4. Give attention and affection daily: Most people give their cars tune-ups, this tip is like giving your child a tantrum-preventing tune up. Children seem to be able to handle life better when they’ve had that quality time with mom or dad. Play blocks with your toddler, read with your toddler, eat dinner with your toddler, clean up toys with your toddler. Give them positive praise. When you help them feel good about themselves and show them they will get your attention without a meltdown they won’t feel the need to throw temper tantrums as often to get it.

5. Praise every step in the right direction: If yesterday your child threw a huge fit when it was time to put his/her shoes on and this morning went great, say “I’m so proud of you for putting your shoes on without throwing a fit today. Good job!”. Anytime you see improvements, focus on the good and show them how happy you are with them! This seems to work so much better than focusing on the bad and showing them how upset you are with them. Your happiness helps calm them down (anger does not have the same effect). Also, you are showing them they are capable of doing things right! And what toddler doesn’t love feeling like they can do something right?!? Double up on the praise at this age and you will see them enjoy making the right choices.

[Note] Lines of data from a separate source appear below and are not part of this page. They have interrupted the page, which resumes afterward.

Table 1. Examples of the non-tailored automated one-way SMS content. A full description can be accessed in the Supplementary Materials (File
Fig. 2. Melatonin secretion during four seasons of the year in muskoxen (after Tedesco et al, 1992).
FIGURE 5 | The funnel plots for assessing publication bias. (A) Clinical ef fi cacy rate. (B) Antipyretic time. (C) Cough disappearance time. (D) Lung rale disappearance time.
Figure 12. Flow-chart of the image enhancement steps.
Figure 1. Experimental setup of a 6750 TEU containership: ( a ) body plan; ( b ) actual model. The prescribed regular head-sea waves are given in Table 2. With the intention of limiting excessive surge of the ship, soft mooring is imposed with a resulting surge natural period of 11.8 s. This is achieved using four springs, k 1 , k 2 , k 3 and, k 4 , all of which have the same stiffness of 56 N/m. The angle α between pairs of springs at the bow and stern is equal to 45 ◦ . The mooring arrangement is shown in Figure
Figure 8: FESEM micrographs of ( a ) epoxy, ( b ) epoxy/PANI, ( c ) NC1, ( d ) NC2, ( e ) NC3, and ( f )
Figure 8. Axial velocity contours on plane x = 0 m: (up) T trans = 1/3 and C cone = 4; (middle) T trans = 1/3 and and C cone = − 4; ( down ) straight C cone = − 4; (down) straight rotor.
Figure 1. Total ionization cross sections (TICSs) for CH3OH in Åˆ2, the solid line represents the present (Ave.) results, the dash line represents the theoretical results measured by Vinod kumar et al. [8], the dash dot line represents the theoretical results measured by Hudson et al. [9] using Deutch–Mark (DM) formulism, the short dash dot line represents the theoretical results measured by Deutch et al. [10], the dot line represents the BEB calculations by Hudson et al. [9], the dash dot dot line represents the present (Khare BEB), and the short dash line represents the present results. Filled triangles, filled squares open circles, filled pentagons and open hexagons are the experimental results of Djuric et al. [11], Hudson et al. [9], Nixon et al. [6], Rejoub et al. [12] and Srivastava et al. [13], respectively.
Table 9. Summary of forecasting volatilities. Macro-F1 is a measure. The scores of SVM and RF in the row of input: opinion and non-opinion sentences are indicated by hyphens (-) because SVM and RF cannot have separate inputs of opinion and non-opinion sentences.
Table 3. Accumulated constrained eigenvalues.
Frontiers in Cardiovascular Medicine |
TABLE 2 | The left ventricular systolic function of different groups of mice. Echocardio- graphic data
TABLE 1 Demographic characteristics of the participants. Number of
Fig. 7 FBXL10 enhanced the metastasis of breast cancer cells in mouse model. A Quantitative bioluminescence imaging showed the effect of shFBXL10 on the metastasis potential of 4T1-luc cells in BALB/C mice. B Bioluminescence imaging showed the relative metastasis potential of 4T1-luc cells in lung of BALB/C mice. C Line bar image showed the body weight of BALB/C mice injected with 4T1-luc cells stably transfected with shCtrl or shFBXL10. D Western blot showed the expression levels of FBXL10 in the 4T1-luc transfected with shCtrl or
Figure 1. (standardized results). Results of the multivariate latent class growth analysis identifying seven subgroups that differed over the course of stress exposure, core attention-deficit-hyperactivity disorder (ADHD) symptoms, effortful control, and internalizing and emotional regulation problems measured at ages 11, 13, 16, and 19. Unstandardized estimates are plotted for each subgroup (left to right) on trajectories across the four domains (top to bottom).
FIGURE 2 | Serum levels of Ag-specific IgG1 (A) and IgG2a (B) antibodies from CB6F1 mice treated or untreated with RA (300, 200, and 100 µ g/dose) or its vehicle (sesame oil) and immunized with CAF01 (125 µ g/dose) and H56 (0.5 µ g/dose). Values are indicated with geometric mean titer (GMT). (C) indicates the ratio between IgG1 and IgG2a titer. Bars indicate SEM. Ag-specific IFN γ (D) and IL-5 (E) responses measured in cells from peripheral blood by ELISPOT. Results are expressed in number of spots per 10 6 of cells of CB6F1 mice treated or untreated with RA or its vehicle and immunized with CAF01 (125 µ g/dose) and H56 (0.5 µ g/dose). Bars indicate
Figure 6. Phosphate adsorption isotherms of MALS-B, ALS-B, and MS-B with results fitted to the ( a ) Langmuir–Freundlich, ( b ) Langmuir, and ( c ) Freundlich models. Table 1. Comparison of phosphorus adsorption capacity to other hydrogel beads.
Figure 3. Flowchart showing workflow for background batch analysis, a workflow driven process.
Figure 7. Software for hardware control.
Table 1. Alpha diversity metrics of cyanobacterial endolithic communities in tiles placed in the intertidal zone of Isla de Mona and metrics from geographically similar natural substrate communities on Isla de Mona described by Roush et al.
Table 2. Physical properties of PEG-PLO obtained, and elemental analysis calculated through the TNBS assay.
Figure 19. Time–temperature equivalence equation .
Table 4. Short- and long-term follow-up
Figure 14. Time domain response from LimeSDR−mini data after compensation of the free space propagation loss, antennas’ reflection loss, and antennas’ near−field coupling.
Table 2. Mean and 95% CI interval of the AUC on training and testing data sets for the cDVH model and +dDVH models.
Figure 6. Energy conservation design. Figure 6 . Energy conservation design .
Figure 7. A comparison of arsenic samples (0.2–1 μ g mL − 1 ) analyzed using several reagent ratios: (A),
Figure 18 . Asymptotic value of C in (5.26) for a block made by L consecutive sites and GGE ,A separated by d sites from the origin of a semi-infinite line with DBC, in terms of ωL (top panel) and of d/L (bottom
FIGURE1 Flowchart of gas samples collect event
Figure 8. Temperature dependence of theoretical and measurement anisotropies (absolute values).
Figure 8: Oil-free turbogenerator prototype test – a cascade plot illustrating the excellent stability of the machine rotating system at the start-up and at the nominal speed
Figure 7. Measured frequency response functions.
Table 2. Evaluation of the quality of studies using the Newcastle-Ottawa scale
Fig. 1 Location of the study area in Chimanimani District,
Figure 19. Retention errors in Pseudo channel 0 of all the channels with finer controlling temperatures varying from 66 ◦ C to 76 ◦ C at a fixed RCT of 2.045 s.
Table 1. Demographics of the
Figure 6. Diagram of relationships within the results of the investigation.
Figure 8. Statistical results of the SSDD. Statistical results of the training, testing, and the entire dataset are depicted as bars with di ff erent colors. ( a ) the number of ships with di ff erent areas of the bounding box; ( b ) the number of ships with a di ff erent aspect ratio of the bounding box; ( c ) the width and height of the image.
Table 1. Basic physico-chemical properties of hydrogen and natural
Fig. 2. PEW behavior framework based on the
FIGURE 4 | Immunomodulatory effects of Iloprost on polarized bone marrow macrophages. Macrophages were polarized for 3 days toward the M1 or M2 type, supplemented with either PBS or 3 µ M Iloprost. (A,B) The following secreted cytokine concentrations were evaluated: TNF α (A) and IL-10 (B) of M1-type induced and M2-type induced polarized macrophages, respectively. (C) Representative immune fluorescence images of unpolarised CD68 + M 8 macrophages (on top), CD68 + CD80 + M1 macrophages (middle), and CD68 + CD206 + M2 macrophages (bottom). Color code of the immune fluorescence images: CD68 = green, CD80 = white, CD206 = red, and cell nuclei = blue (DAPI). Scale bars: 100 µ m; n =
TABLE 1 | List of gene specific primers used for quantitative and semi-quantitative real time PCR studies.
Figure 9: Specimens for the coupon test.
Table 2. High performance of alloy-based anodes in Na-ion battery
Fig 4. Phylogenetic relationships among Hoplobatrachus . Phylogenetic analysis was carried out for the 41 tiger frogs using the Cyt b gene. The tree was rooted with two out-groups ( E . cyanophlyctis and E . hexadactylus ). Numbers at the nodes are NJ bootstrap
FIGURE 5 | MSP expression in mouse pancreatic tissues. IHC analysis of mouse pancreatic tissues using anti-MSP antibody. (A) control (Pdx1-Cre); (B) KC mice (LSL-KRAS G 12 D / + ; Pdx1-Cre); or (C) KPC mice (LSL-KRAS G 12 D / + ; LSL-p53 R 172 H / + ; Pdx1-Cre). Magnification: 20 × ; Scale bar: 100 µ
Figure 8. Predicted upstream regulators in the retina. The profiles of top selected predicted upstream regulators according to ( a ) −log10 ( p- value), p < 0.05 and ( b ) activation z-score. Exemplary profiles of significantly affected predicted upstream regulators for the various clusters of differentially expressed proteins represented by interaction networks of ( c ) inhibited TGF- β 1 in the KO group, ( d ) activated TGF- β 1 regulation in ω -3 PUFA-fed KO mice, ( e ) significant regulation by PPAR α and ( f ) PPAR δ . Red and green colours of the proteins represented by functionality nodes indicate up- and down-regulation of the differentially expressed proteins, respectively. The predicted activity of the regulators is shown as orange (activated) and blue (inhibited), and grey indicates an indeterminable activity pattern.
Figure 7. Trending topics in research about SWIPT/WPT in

6. Set Expectations: You are already letting your child know what’s coming up next, now just remember to also set expectations. It’s easy really, just say something like this: “Tonight we are going to eat at a restaurant. Mommy needs you to stay in your seat when we eat. So you have to sit down at dinner, no standing up, no walking around, no screaming. Gotta sit down. Gotta talk soft.” You can say it without the baby-talk if you prefer, but let them know what you want from them in a calm voice and every few minutes repeat yourself again. You can’t expect a toddler to understand social rules. You have to tell them, calmly and patiently, and in a way they can understand. Let them know you believe they can do it, and after the event talk to them again. Tell them something like this, “_____(child’s name) did so good at the restaurant. You ate your food, you sat in your seat, you were quiet! Good Job!” Let them know that you notice when they meet your expectations. With expectations, your child understands what s/he should do in a situation and this can definitely help prevent temper tantrums!

Remember, you can help prevent temper tantrums. When you stick with a routine, keep your toddler’s needs met, let them know what’s coming, give plenty of good attention and praise, and set expectations you are setting your child up for success. And that success should mean fewer temper tantrums!